A square piece of tin of side 18 cm is to made into a box without top, by cutting a square from each corner and folding up the flaps to form the box. What should be the side of the square to be cut off so that the volume of the box is the maximum possible?
Let the side of the square to be cut off be x cm. Then, the length and the breadth of the box will be (18 − 2x) cm each and the height of the box is x cm.

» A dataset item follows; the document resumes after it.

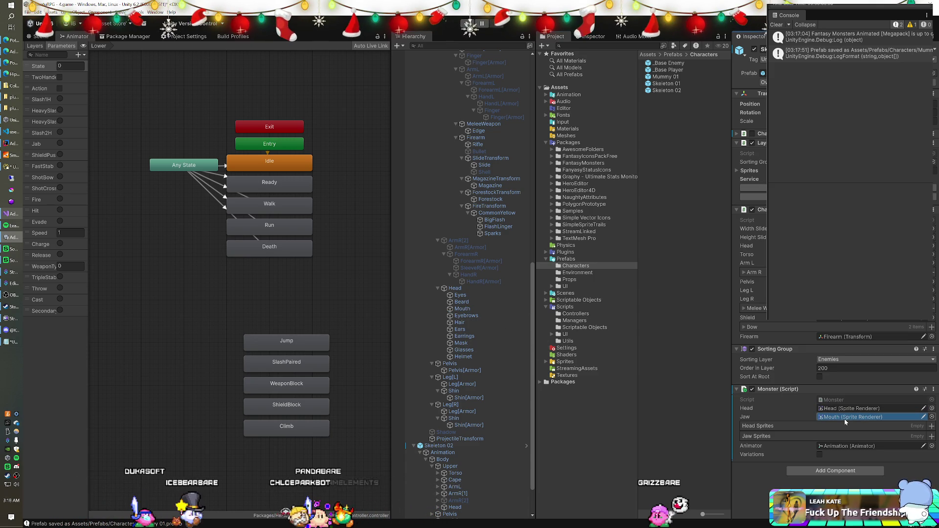
scroll(480, 287, down, 15)
scroll(478, 287, up, 8)
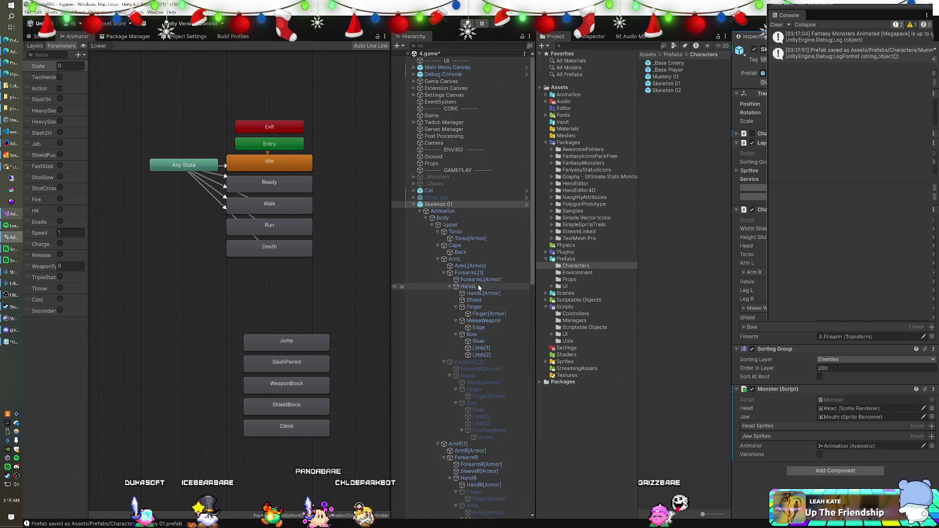
Collapse Skeleton 01, expand Skeleton 02's Head parts and select Skeleton 02.
click(414, 205)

Therefore, the volume V(x) of the box is given by,
$V(x)=x(18-2 x)^{2}$
$\begin{aligned} \therefore V^{\prime}(x) &=(18-2 x)^{2}-4 x(18-2 x) \\ &=(18-2 x)[18-2 x-4 x] \\ &=(18-2 x)(18-6 x) \\ &=6 \times 2(9-x)(3-x) \\ &=12(9-x)(3-x) \end{aligned}$
And, $V^{\prime \prime}(x)=12[-(9-x)-(3-x)]$
$=-12(9-x+3-x)$
$=-12(12-2 x)$
$=-24(6-x)$
Now, $V^{\prime}(x)=0 \Rightarrow x=9$ or $x=3$
If x = 9, then the length and the breadth will become 0.
x ≠ 9.
$\Rightarrow x=3$
By second derivative test, x = 3 is the point of maxima of V.
Hence, if we remove a square of side 3 cm from each corner of the square tin and make a box from the remaining sheet, then the volume of the box obtained is the largest possible.